The results are the following

julia> @benchmark R_QRCPU($A64)
BenchmarkTools.Trial: 13 samples with 1 evaluation per sample.
 Range (min … max):  209.627 ms … 948.529 ms  ┊ GC (min … max):  0.00% … 76.82%
 Time  (median):     244.860 ms               ┊ GC (median):     4.98%
 Time  (mean ± σ):   398.477 ms ± 285.616 ms  ┊ GC (mean ± σ):  43.94% ± 30.96%

  ▃█▃                                                            
  ███▇▁▁▁▁▇▁▇▁▁▁▁▁▁▁▁▁▁▁▁▁▁▁▁▁▁▁▁▁▁▁▁▁▁▁▁▁▁▁▁▁▁▁▁▁▁▁▁▁▁▇▁▇▁▁▁▁▇ ▁
  210 ms           Histogram: frequency by time          949 ms <

 Memory estimate: 204.32 MiB, allocs estimate: 15.

julia> @benchmark R_QRCPU($A32)
BenchmarkTools.Trial: 30 samples with 1 evaluation per sample.
 Range (min … max):  109.482 ms … 778.549 ms  ┊ GC (min … max):  0.00% … 83.67%
 Time  (median):     115.809 ms               ┊ GC (median):     0.00%
 Time  (mean ± σ):   167.645 ms ± 165.512 ms  ┊ GC (mean ± σ):  31.24% ± 22.85%

  █                                                              
  █▆▃▁▁▁▁▁▃▁▁▁▁▁▁▁▁▁▁▁▁▁▁▁▁▁▁▁▁▁▁▁▁▁▁▁▁▁▁▁▁▁▁▁▁▁▁▁▁▁▁▁▁▁▁▁▁▁▁▃▃ ▁
  109 ms           Histogram: frequency by time          779 ms <

 Memory estimate: 102.16 MiB, allocs estimate: 15.

julia> @benchmark R_QRGPU($A64)
BenchmarkTools.Trial: 10 samples with 1 evaluation per sample.
 Range (min … max):  519.520 ms … 561.771 ms  ┊ GC (min … max): 3.49% … 0.00%
 Time  (median):     521.680 ms               ┊ GC (median):    0.00%
 Time  (mean ± σ):   526.390 ms ±  12.855 ms  ┊ GC (mean ± σ):  0.68% ± 1.44%

  █  ▃                                                           
  █▇▇█▁▁▁▁▁▁▇▁▁▁▇▁▁▁▁▁▁▁▁▁▁▁▁▁▁▁▁▁▁▁▁▁▁▁▁▁▁▁▁▁▁▁▁▁▁▁▁▁▁▁▁▁▁▁▁▁▇ ▁
  520 ms           Histogram: frequency by time          562 ms <

 Memory estimate: 97.67 MiB, allocs estimate: 661.

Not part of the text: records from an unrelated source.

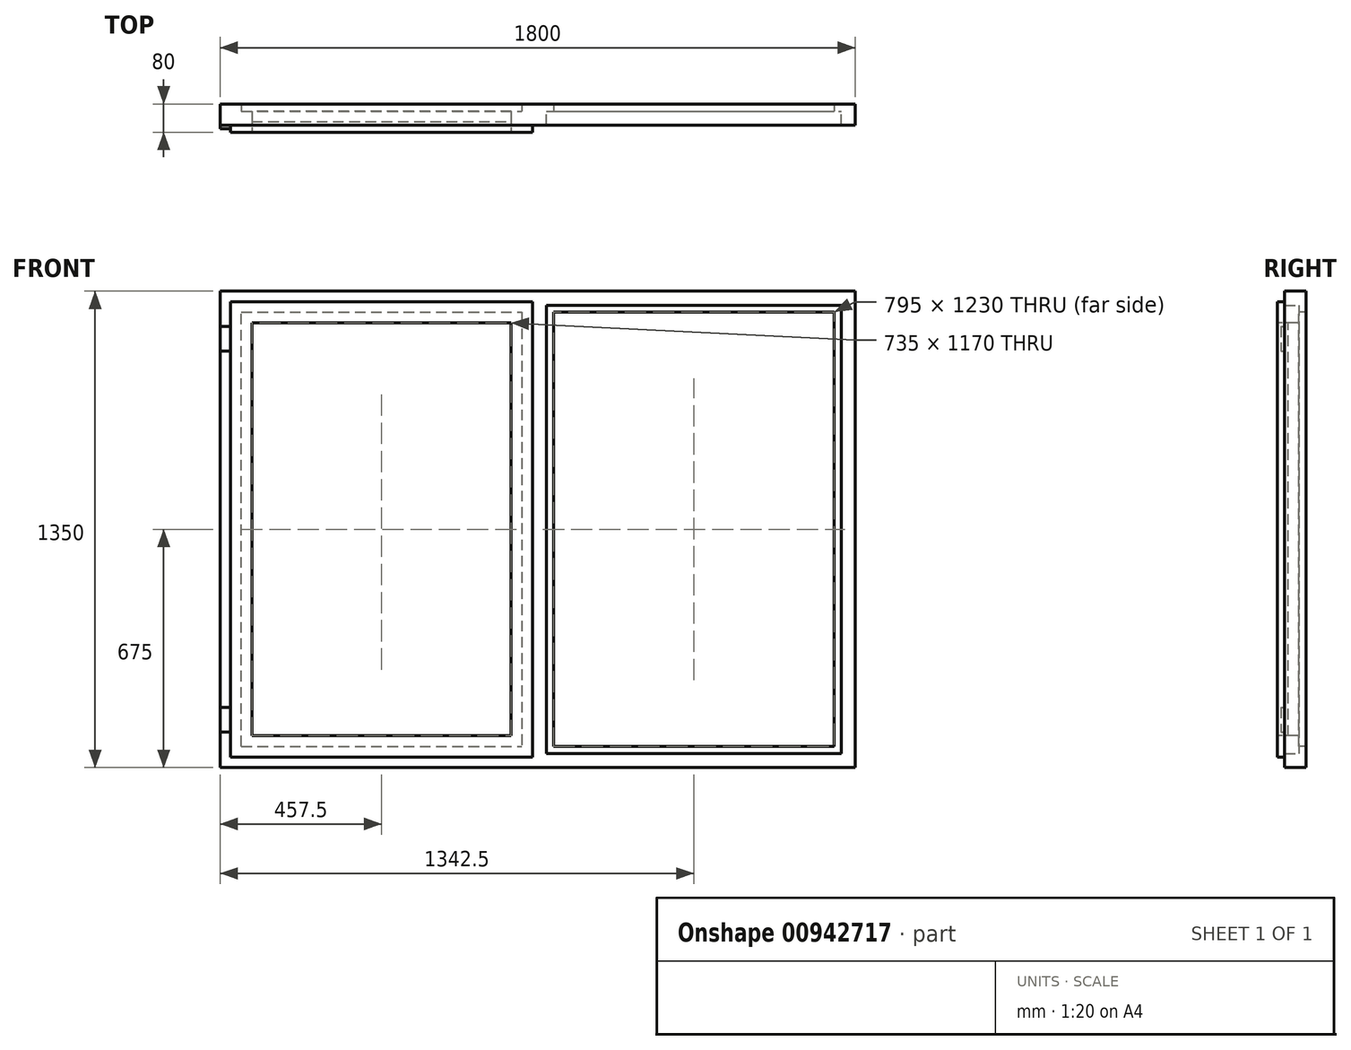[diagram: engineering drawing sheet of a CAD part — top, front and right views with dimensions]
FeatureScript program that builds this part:
annotation { "Feature Type Name" : "Feature", "Feature Type Description" : "" }
export const myFeature = defineFeature(function(context is Context, id is Id, definition is map)
    precondition{}
    {
        {
            var Q0;
            Q0=qCreatedBy(makeId("Front.planeOp"),FACE);
            var sketch = newSketch(context, id + "F0", { "sketchPlane" : qUnion([Q0])});
            skLineSegment(sketch, "E0.bottom", {"start": v(900, 675) * mm, "end": v(-900, 675) * mm});
            skLineSegment(sketch, "E0.top", {"start": v(900, -675) * mm, "end": v(-900, -675) * mm});
            skLineSegment(sketch, "E0.left", {"start": v(900, 675) * mm, "end": v(900, -675) * mm});
            skLineSegment(sketch, "E0.right", {"start": v(-900, 675) * mm, "end": v(-900, -675) * mm});
            skLineSegment(sketch, "E1", {"start": v(0, 675) * mm, "end": v(0, 0) * mm, "construction": true});
            skLineSegment(sketch, "E2", {"start": v(900, 0) * mm, "end": v(0, 0) * mm, "construction": true});
            skLineSegment(sketch, "E3", {"start": v(0, 0) * mm, "end": v(-900, 0) * mm, "construction": true});
            skLineSegment(sketch, "E4.bottom", {"start": v(-860, 635) * mm, "end": v(860, 635) * mm});
            skLineSegment(sketch, "E4.top", {"start": v(-860, -635) * mm, "end": v(860, -635) * mm});
            skLineSegment(sketch, "E4.left", {"start": v(-860, 635) * mm, "end": v(-860, -635) * mm});
            skLineSegment(sketch, "E4.right", {"start": v(860, 635) * mm, "end": v(860, -635) * mm});
            skLineSegment(sketch, "E5", {"start": v(0, 0) * mm, "end": v(0, -635) * mm, "construction": true});
            skLineSegment(sketch, "E6", {"start": v(0, 635) * mm, "end": v(0, -635) * mm, "construction": true});
            skLineSegment(sketch, "E7.bottom", {"start": v(-840, -615) * mm, "end": v(840, -615) * mm});
            skLineSegment(sketch, "E7.top", {"start": v(-840, 615) * mm, "end": v(840, 615) * mm});
            skLineSegment(sketch, "E7.left", {"start": v(-840, -615) * mm, "end": v(-840, 615) * mm});
            skLineSegment(sketch, "E7.right", {"start": v(840, -615) * mm, "end": v(840, 615) * mm});
            skLineSegment(sketch, "E8", {"start": v(-25, 635) * mm, "end": v(-25, -635) * mm});
            skLineSegment(sketch, "E9", {"start": v(25, -635) * mm, "end": v(25, 635) * mm});
            skLineSegment(sketch, "E10", {"start": v(-45, 615) * mm, "end": v(-45, -615) * mm});
            skLineSegment(sketch, "E11", {"start": v(45, -615) * mm, "end": v(45, 615) * mm});
            skSolve(sketch);
        }
        {
            var Q0;
            Q0=makeQuery(id+"F0.imprint","IMPRINT",FACE,{"disambiguationData":[TD([[makeQuery(id+"F0.imprint","IMPRINT",EDGE,{"derivedFrom":sQuery(id+"F0.wireOp",EDGE,"E0.bottom")}),1.0]])]});
            extrude(context, id + "F1", {"entities" : qUnion([Q0]), "depth" : 40 * mm, "offsetDistance" : 25 * mm});
        }
        {
            var Q0;
            {var subQ0=sQuery(id+"F0.wireOp",EDGE,"E4.left");Q0=makeQuery(id+"F0.imprint","IMPRINT",FACE,{"disambiguationData":[TD([[makeQuery(id+"F0.imprint","IMPRINT",EDGE,{"derivedFrom":subQ0}),1.0]])]});}
            var Q1;
            {var subQ8=sQuery(id+"F0.wireOp",EDGE,"E4.right");Q1=makeQuery(id+"F0.imprint","IMPRINT",FACE,{"disambiguationData":[TD([[makeQuery(id+"F0.imprint","IMPRINT",EDGE,{"derivedFrom":subQ8}),-1.0]])]});}
            var Q2;
            {var subQ0=sQuery(id+"F0.wireOp",EDGE,"E8");var subQ1=sQuery(id+"F0.wireOp",EDGE,"E4.top");var subQ2=makeQuery(id+"F0.imprint","INTERSECT",VERTEX,{"derivedFrom":[subQ1,subQ0]});Q2=makeQuery(id+"F0.imprint","IMPRINT",FACE,{"disambiguationData":[TD([[makeQuery(id+"F0.imprint","IMPRINT",EDGE,{"disambiguationData":[TD([[subQ2,-1.0]])],"derivedFrom":subQ1}),1.0]])]});}
            var Q3;
            {var subQ0=sQuery(id+"F0.wireOp",EDGE,"E8");var subQ1=sQuery(id+"F0.wireOp",EDGE,"E4.bottom");var subQ2=makeQuery(id+"F0.imprint","INTERSECT",VERTEX,{"derivedFrom":[subQ1,subQ0]});Q3=makeQuery(id+"F0.imprint","IMPRINT",FACE,{"disambiguationData":[TD([[makeQuery(id+"F0.imprint","IMPRINT",EDGE,{"disambiguationData":[TD([[subQ2,-1.0]])],"derivedFrom":subQ1}),-1.0]])]});}
            var Q4;
            Q4=makeQuery(id+"F0.imprint","IMPRINT",FACE,{"disambiguationData":[TD([[makeQuery(id+"F0.imprint","IMPRINT",EDGE,{"derivedFrom":sQuery(id+"F0.wireOp",EDGE,"E0.bottom")}),1.0]])]});
            var Q5;
            {var subQ0=sQuery(id+"F0.wireOp",EDGE,"E11");Q5=makeQuery(id+"F0.imprint","IMPRINT",FACE,{"disambiguationData":[TD([[makeQuery(id+"F0.imprint","IMPRINT",EDGE,{"derivedFrom":subQ0}),1.0]])]});}
            var Q6;
            {var subQ0=sQuery(id+"F0.wireOp",EDGE,"E10");Q6=makeQuery(id+"F0.imprint","IMPRINT",FACE,{"disambiguationData":[TD([[makeQuery(id+"F0.imprint","IMPRINT",EDGE,{"derivedFrom":subQ0}),1.0]])]});}
            var Q7;
            {var subQ0=sQuery(id+"F0.wireOp",EDGE,"E8");var subQ1=sQuery(id+"F0.wireOp",EDGE,"E7.bottom");var subQ2=makeQuery(id+"F0.imprint","INTERSECT",VERTEX,{"derivedFrom":[subQ1,subQ0]});Q7=makeQuery(id+"F0.imprint","IMPRINT",FACE,{"disambiguationData":[TD([[makeQuery(id+"F0.imprint","IMPRINT",EDGE,{"disambiguationData":[TD([[subQ2,-1.0]])],"derivedFrom":subQ1}),1.0]])]});}
            extrude(context, id + "F2", {"entities" : qUnion([Q0, Q1, Q2, Q3, Q4, Q5, Q6, Q7]), "operationType" : NewBodyOperationType.ADD, "oppositeDirection" : true, "depth" : 20 * mm, "offsetDistance" : 25 * mm});
        }
        {
            var Q0;
            {var subQ0=sQuery(id+"F0.wireOp",EDGE,"E8");var subQ1=sQuery(id+"F0.wireOp",EDGE,"E7.bottom");var subQ2=makeQuery(id+"F0.imprint","INTERSECT",VERTEX,{"derivedFrom":[subQ1,subQ0]});Q0=makeQuery(id+"F0.imprint","IMPRINT",FACE,{"disambiguationData":[TD([[makeQuery(id+"F0.imprint","IMPRINT",EDGE,{"disambiguationData":[TD([[subQ2,-1.0]])],"derivedFrom":subQ1}),1.0]])]});}
            var Q1;
            {var subQ0=sQuery(id+"F0.wireOp",EDGE,"E8");var subQ1=sQuery(id+"F0.wireOp",EDGE,"E4.bottom");var subQ2=makeQuery(id+"F0.imprint","INTERSECT",VERTEX,{"derivedFrom":[subQ1,subQ0]});Q1=makeQuery(id+"F0.imprint","IMPRINT",FACE,{"disambiguationData":[TD([[makeQuery(id+"F0.imprint","IMPRINT",EDGE,{"disambiguationData":[TD([[subQ2,-1.0]])],"derivedFrom":subQ1}),-1.0]])]});}
            var Q2;
            {var subQ0=sQuery(id+"F0.wireOp",EDGE,"E8");var subQ1=sQuery(id+"F0.wireOp",EDGE,"E4.top");var subQ2=makeQuery(id+"F0.imprint","INTERSECT",VERTEX,{"derivedFrom":[subQ1,subQ0]});Q2=makeQuery(id+"F0.imprint","IMPRINT",FACE,{"disambiguationData":[TD([[makeQuery(id+"F0.imprint","IMPRINT",EDGE,{"disambiguationData":[TD([[subQ2,-1.0]])],"derivedFrom":subQ1}),1.0]])]});}
            extrude(context, id + "F3", {"entities" : qUnion([Q0, Q1, Q2]), "operationType" : NewBodyOperationType.ADD, "depth" : 40 * mm, "offsetDistance" : 25 * mm, "hasSecondDirection" : true, "secondDirectionOppositeDirection" : true, "secondDirectionDepth" : 20 * mm});
        }
        {
            var Q0;
            {var subQ0=sQuery(id+"F0.wireOp",EDGE,"E4.top");var subQ1=sQuery(id+"F0.wireOp",EDGE,"E4.bottom");Q0=makeQuery(id+"F3.boolean.opBoolean","MERGE",FACE,{"derivedFrom":[makeQuery(id+"F1.opExtrude","CAP_FACE",FACE,{"disambiguationData":[OSD([sQuery(id+"F0.wireOp",EDGE,"E0.bottom"),sQuery(id+"F0.wireOp",EDGE,"E0.top"),sQuery(id+"F0.wireOp",EDGE,"E0.left"),sQuery(id+"F0.wireOp",EDGE,"E0.right"),subQ1,subQ0,sQuery(id+"F0.wireOp",EDGE,"E4.left"),sQuery(id+"F0.wireOp",EDGE,"E4.right")])],"isStart":false}),makeQuery(id+"F3.opExtrude","CAP_FACE",FACE,{"disambiguationData":[OSD([subQ1,subQ0,sQuery(id+"F0.wireOp",EDGE,"E8"),sQuery(id+"F0.wireOp",EDGE,"E9")])],"isStart":false})]});}
            var sketch = newSketch(context, id + "F4", { "sketchPlane" : qUnion([Q0])});
            skLineSegment(sketch, "E12.bottom", {"start": v(-860, 635) * mm, "end": v(-25, 635) * mm});
            skLineSegment(sketch, "E12.top", {"start": v(-860, -635) * mm, "end": v(-25, -635) * mm});
            skLineSegment(sketch, "E12.left", {"start": v(-860, 635) * mm, "end": v(-860, -635) * mm});
            skLineSegment(sketch, "E12.right", {"start": v(-25, 635) * mm, "end": v(-25, -635) * mm});
            skLineSegment(sketch, "E13.bottom", {"start": v(-870, -645) * mm, "end": v(-15, -645) * mm});
            skLineSegment(sketch, "E13.top", {"start": v(-870, 645) * mm, "end": v(-15, 645) * mm});
            skLineSegment(sketch, "E13.left", {"start": v(-870, -645) * mm, "end": v(-870, 645) * mm});
            skLineSegment(sketch, "E13.right", {"start": v(-15, -645) * mm, "end": v(-15, 645) * mm});
            skLineSegment(sketch, "E14.bottom", {"start": v(-810, -585) * mm, "end": v(-75, -585) * mm});
            skLineSegment(sketch, "E14.top", {"start": v(-810, 585) * mm, "end": v(-75, 585) * mm});
            skLineSegment(sketch, "E14.left", {"start": v(-810, -585) * mm, "end": v(-810, 585) * mm});
            skLineSegment(sketch, "E14.right", {"start": v(-75, -585) * mm, "end": v(-75, 585) * mm});
            skLineSegment(sketch, "E15.bottom", {"start": v(-870, 575) * mm, "end": v(-900, 575) * mm});
            skLineSegment(sketch, "E15.top", {"start": v(-870, 505) * mm, "end": v(-900, 505) * mm});
            skLineSegment(sketch, "E15.left", {"start": v(-870, 575) * mm, "end": v(-870, 505) * mm});
            skLineSegment(sketch, "E15.right", {"start": v(-900, 575) * mm, "end": v(-900, 505) * mm});
            skLineSegment(sketch, "E16.bottom", {"start": v(-870, -575) * mm, "end": v(-900, -575) * mm});
            skLineSegment(sketch, "E16.top", {"start": v(-870, -505) * mm, "end": v(-900, -505) * mm});
            skLineSegment(sketch, "E16.left", {"start": v(-870, -575) * mm, "end": v(-870, -505) * mm});
            skLineSegment(sketch, "E16.right", {"start": v(-900, -575) * mm, "end": v(-900, -505) * mm});
            skSolve(sketch);
        }
        {
            var Q0;
            Q0=makeQuery(id+"F4.imprint","IMPRINT",FACE,{"disambiguationData":[TD([[makeQuery(id+"F4.imprint","IMPRINT",EDGE,{"derivedFrom":sQuery(id+"F4.wireOp",EDGE,"E12.bottom")}),-1.0]])]});
            var Q1;
            {var subQ0=sQuery(id+"F0.wireOp",EDGE,"E7.left");var subQ1=sQuery(id+"F0.wireOp",EDGE,"E7.bottom");var subQ2=sQuery(id+"F0.wireOp",EDGE,"E10");var subQ3=sQuery(id+"F0.wireOp",EDGE,"E7.top");Q1=makeQuery(id+"F3.boolean.opBoolean","SPLIT",FACE,{"disambiguationData":[TD([makeQuery(id+"F1.opExtrude","SWEPT_FACE",FACE,{"disambiguationData":[OSD([sQuery(id+"F0.wireOp",EDGE,"E4.left")])]})])],"derivedFrom":makeQuery(id+"F2.opExtrude","CAP_FACE",FACE,{"disambiguationData":[OSD([sQuery(id+"F0.wireOp",EDGE,"E0.bottom"),sQuery(id+"F0.wireOp",EDGE,"E0.top"),sQuery(id+"F0.wireOp",EDGE,"E0.left"),sQuery(id+"F0.wireOp",EDGE,"E0.right"),subQ1,subQ3,subQ0,sQuery(id+"F0.wireOp",EDGE,"E7.right"),subQ2,sQuery(id+"F0.wireOp",EDGE,"E11")])],"isStart":true})});}
            extrude(context, id + "F5", {"entities" : qUnion([Q0]), "endBound" : BoundingType.UP_TO_SURFACE, "oppositeDirection" : true, "depth" : 25 * mm, "endBoundEntityFace" : qUnion([Q1]), "offsetDistance" : 25 * mm});
        }
        {
            var Q0;
            Q0=makeQuery(id+"F4.imprint","IMPRINT",FACE,{"disambiguationData":[TD([[makeQuery(id+"F4.imprint","IMPRINT",EDGE,{"derivedFrom":sQuery(id+"F4.wireOp",EDGE,"E12.bottom")}),-1.0]])]});
            var Q1;
            Q1=makeQuery(id+"F4.imprint","IMPRINT",FACE,{"disambiguationData":[TD([[makeQuery(id+"F4.imprint","IMPRINT",EDGE,{"derivedFrom":sQuery(id+"F4.wireOp",EDGE,"E12.bottom")}),1.0]])]});
            extrude(context, id + "F6", {"entities" : qUnion([Q0, Q1]), "operationType" : NewBodyOperationType.ADD, "depth" : 20 * mm, "offsetDistance" : 25 * mm});
        }
        {
            var Q0;
            Q0=makeQuery(id+"F4.imprint","IMPRINT",FACE,{"disambiguationData":[TD([[makeQuery(id+"F4.imprint","IMPRINT",EDGE,{"derivedFrom":sQuery(id+"F4.wireOp",EDGE,"E14.bottom")}),1.0]])]});
            extrude(context, id + "F7", {"entities" : qUnion([Q0]), "oppositeDirection" : true, "depth" : 10 * mm, "offsetDistance" : 25 * mm});
        }
        {
            var Q0;
            Q0=makeQuery(id+"F4.imprint","IMPRINT",FACE,{"disambiguationData":[TD([[makeQuery(id+"F4.imprint","IMPRINT",EDGE,{"derivedFrom":sQuery(id+"F4.wireOp",EDGE,"E15.bottom")}),1.0]])]});
            var Q1;
            Q1=makeQuery(id+"F4.imprint","IMPRINT",FACE,{"disambiguationData":[TD([[makeQuery(id+"F4.imprint","IMPRINT",EDGE,{"derivedFrom":sQuery(id+"F4.wireOp",EDGE,"E16.bottom")}),-1.0]])]});
            extrude(context, id + "F8", {"entities" : qUnion([Q0, Q1]), "operationType" : NewBodyOperationType.ADD, "depth" : 10 * mm, "offsetDistance" : 25 * mm});
        }
    });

julia> @benchmark R_QRGPU($A32)
BenchmarkTools.Trial: 40 samples with 1 evaluation per sample.
 Range (min … max):  122.330 ms … 127.065 ms  ┊ GC (min … max): 2.62% … 3.51%
 Time  (median):     124.959 ms               ┊ GC (median):    3.31%
 Time  (mean ± σ):   124.996 ms ±   1.152 ms  ┊ GC (mean ± σ):  3.12% ± 0.44%

       █                    ▃▃█ █ ▃ ▃ ▃   ▃     ▃            ▃   
  ▇▁▁▁▁█▁▁▁▁▁▇▁▁▁▁▁▁▁▁▁▁▁▁▇▁███▇█▁█▇█▁█▇▇▇█▁▇▇▁▁█▁▇▁▇▁▇▁▁▁▁▁▇█▇ ▁
  122 ms           Histogram: frequency by time          127 ms <

 Memory estimate: 48.84 MiB, allocs estimate: 664.

julia> @benchmark R_QRGPU2($A64)
BenchmarkTools.Trial: 6 samples with 1 evaluation per sample.
 Range (min … max):  661.982 ms …    1.386 s  ┊ GC (min … max):  0.00% … 50.65%
 Time  (median):     722.471 ms               ┊ GC (median):     0.80%
 Time  (mean ± σ):   847.320 ms ± 283.602 ms  ┊ GC (mean ± σ):  14.36% ± 20.43%

  █                                                              
  █▁▁▁▁▁▁▁▁▇▁▁▁▁▁▁▁▁▁▁▁▁▇▁▁▁▁▁▁▁▁▁▁▁▁▁▁▁▁▁▁▁▁▁▁▁▁▁▁▁▁▁▁▁▁▁▁▁▁▁▇ ▁
  662 ms           Histogram: frequency by time          1.39 s <

 Memory estimate: 146.50 MiB, allocs estimate: 675.

julia> @benchmark R_QRGPU2($A32)
BenchmarkTools.Trial: 8 samples with 1 evaluation per sample.
 Range (min … max):  632.919 ms … 764.252 ms  ┊ GC (min … max): 0.00% … 0.00%
 Time  (median):     691.256 ms               ┊ GC (median):    0.00%
 Time  (mean ± σ):   685.548 ms ±  45.239 ms  ┊ GC (mean ± σ):  0.46% ± 0.85%

  █ █  █                    ██      █  █                      █  
  █▁█▁▁█▁▁▁▁▁▁▁▁▁▁▁▁▁▁▁▁▁▁▁▁██▁▁▁▁▁▁█▁▁█▁▁▁▁▁▁▁▁▁▁▁▁▁▁▁▁▁▁▁▁▁▁█ ▁
  633 ms           Histogram: frequency by time          764 ms <

 Memory estimate: 48.84 MiB, allocs estimate: 672.